- Born: April 4, 1940 New York City, New York, U.S.
- Died: August 29, 2002 (aged 62) Toronto, Ontario, Canada
- Occupations: Writer, Illustrator
- Spouse: Brian Bender
- Writing career
- Genre: Children's literature
- Notable works: The Balloon Tree Jillian Jiggs Grandma and the Pirates Something From Nothing
- Website: www.phoebegilman.com/home.html

= Phoebe Gilman =

Canadian-American children's book author and illustrator (1940–2002)

Phoebe Gilman (April 4, 1940 - August 29, 2002) was a Canadian-American children's book author and illustrator. Her books were notable for their strong lead female characters. Her book Something from Nothing, adapted from an old Yiddish tale, won the 1993 Ruth Schwartz Award for best children's book, and was later adapted for television. Born in The Bronx, New York, where she lived her first years, she later lived in Europe, Israel, and finally settled in Canada in 1972.

==Early life==
The second of three children, Phoebe Gilman was born to John and Hannah Gilman on April 4, 1940 in the Bronx. Her father was a textile worker originally and loved photography. Gilman cited her mother as the inspiration for her love of books, and she was an avid reader all her life.

She attended the School of Industrial Art, spent a brief time at Hunter College and went to Art Students League of New York. After this she travelled to Europe, where she lived in Rome for a short period before moving to Jerusalem, where she made a living making and selling paintings. She visited Montreal on her return to North America in the early 1970s before settling in Toronto, where she met her future husband Brian Bender, whom she married in 1974. Gilman taught for fifteen years at the Ontario College of Art.

==Literary career==
Gilman recalled that seeing a balloon popped on a tree branch inspired her to write a story about a tree which grew balloons for fruit for her daughter Ingrid. However, her early efforts at getting her book published met with rejections, and it took her 15 years to see her book released in 1984 by Scholastic Inc. in Canada. Family also inspired her to write Wonderful Pigs of Jillian Jiggs, which was based on a time when Gilman's daughter and a friend went into 'business' making and selling mice bookmarks. Conversely, the 1992 story Something From Nothing is an adaptation of an old Yiddish tale. She also illustrated the children's books she wrote. She recalled spending ten years working on The Balloon Tree. Her stories often changed in development, for example Grandma and the Pirates started out as 'Grandma's Chocolate Chicken. Gilman reported that she grew to love the books she spent time working on, and missed them once they were finished and had been sent off to be published. She cheered herself up by inserting subtexts or references to older works in newer stories; for instance, a tiny copy of The Balloon Tree can be seen on the table in an illustration in Jillian Jiggs.

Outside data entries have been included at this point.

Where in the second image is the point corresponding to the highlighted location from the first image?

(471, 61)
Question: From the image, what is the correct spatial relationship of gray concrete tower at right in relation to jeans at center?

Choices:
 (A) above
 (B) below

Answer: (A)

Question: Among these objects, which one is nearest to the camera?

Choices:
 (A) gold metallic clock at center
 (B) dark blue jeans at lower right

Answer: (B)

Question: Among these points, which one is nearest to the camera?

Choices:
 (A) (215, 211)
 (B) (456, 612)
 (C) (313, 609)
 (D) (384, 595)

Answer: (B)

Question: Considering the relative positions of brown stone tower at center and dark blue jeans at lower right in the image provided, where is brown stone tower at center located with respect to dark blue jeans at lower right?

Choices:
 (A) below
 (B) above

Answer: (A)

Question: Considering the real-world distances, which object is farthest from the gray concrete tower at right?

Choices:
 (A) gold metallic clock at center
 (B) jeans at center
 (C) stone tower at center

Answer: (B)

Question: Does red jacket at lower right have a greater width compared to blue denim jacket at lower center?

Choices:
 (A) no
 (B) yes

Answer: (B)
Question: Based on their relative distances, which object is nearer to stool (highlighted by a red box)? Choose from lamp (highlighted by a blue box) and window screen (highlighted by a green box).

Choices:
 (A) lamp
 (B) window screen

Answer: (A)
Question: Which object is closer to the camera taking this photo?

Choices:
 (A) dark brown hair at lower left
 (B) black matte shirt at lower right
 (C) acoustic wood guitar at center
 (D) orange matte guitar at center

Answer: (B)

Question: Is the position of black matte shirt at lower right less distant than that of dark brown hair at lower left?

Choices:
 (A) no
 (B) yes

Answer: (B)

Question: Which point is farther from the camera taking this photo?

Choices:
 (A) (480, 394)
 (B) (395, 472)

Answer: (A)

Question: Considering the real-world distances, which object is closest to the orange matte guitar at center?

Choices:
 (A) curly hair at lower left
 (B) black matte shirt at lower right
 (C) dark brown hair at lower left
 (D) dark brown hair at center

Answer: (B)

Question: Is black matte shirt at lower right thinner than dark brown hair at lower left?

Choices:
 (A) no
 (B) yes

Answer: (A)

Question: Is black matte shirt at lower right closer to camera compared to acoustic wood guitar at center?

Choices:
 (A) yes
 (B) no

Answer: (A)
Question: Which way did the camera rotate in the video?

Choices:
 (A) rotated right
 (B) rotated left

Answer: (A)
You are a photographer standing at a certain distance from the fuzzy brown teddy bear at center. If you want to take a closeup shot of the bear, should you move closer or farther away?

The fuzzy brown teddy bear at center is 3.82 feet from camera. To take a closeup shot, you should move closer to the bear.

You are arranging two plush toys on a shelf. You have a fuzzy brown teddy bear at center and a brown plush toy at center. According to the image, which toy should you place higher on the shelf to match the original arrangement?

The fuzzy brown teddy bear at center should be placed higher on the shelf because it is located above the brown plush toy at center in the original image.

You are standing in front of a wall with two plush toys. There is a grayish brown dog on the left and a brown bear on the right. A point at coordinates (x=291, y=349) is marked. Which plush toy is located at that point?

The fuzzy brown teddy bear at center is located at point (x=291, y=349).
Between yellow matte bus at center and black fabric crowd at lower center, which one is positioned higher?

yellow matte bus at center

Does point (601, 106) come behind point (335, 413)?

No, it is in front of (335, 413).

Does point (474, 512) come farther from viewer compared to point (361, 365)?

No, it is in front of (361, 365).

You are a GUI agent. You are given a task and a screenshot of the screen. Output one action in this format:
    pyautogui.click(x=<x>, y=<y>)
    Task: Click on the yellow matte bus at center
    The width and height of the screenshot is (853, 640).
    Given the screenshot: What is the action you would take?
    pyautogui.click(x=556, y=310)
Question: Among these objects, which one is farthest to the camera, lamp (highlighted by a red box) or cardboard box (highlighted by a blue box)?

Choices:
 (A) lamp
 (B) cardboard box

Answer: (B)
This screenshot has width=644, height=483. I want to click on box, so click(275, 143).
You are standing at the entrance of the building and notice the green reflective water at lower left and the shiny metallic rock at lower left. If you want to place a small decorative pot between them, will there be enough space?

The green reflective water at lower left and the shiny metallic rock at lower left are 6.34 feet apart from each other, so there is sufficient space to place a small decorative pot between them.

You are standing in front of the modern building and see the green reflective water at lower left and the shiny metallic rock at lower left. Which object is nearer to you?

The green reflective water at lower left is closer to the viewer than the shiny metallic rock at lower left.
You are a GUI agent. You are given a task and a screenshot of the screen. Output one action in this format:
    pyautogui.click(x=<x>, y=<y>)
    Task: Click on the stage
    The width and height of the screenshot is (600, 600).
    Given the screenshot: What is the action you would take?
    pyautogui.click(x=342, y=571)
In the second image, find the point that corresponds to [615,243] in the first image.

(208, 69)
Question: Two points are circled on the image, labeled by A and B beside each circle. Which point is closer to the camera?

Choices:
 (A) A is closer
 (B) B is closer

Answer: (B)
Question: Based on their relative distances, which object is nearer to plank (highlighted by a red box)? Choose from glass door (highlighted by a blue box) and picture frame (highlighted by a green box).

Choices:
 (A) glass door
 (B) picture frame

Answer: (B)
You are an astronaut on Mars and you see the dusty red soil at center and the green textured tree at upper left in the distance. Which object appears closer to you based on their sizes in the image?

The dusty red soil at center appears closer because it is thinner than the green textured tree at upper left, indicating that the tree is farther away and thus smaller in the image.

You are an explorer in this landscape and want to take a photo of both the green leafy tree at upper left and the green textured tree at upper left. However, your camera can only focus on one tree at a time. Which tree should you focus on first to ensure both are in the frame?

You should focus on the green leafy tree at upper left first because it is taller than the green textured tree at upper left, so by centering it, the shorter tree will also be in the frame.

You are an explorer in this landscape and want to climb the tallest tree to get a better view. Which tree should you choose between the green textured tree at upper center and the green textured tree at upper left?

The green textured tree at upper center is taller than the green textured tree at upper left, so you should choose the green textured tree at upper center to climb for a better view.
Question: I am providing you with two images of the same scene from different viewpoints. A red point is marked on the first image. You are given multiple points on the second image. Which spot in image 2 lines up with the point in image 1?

Gilman's books were notable for their strong female lead characters, but with a male lead character in Something from Nothing, that went on to win the 1993 Ruth Schwartz Award for best children's book, and was later made into a 2002 television special, produced by Funbag Studios and directed by Stefan Leblanc.

==Death==
Phoebe Gilman died of leukemia in a Toronto hospital at age 62, two years after recovering from breast cancer. She was survived by her husband, Brian Bender, and three children, and two grandchildren. During her illness, she completed her last works, Jillian Jiggs and the Great Big Snow and The Blue Hippopotamus, though was unable to illustrate the latter work due to illness.

==Legacy==
Phoebe Gilman Elementary Public School of the York Region District School Board opened in 2013 on Harvest Hills Boulevard in East Gwillimbury, York Region, Ontario.

==Bibliography==

- The Balloon Tree Markham, Ontario: Scholastic, 1984.
- Jillian Jiggs Markham, Ontario: Scholastic, 1985.
- Little Blue Ben Markham, Ontario: Scholastic, 1986.
- Wonderful Pigs of Jillian Jiggs Markham, Ontario: Scholastic, 1987.
- Grandma and the Pirates Markham, Ontario: Scholastic, 1990.
- Once Upon a Golden Apple Toronto: Penguin, 1991. (illustrator)
- Something from Nothing Markham, Ontario: Scholastic, 1992.
- Jillian Jiggs to the Rescue Markham, Ontario: Scholastic, 1993.
- The Gypsy Princess North Winds Press, 1995.
- Pirate Pearl Scholastic Canada, 1998.
- Jillian Jiggs and the Secret Surprise North Winds Press, 1999.
- Jillian Jiggs and the Big Snow North Winds Press, 2000/2002.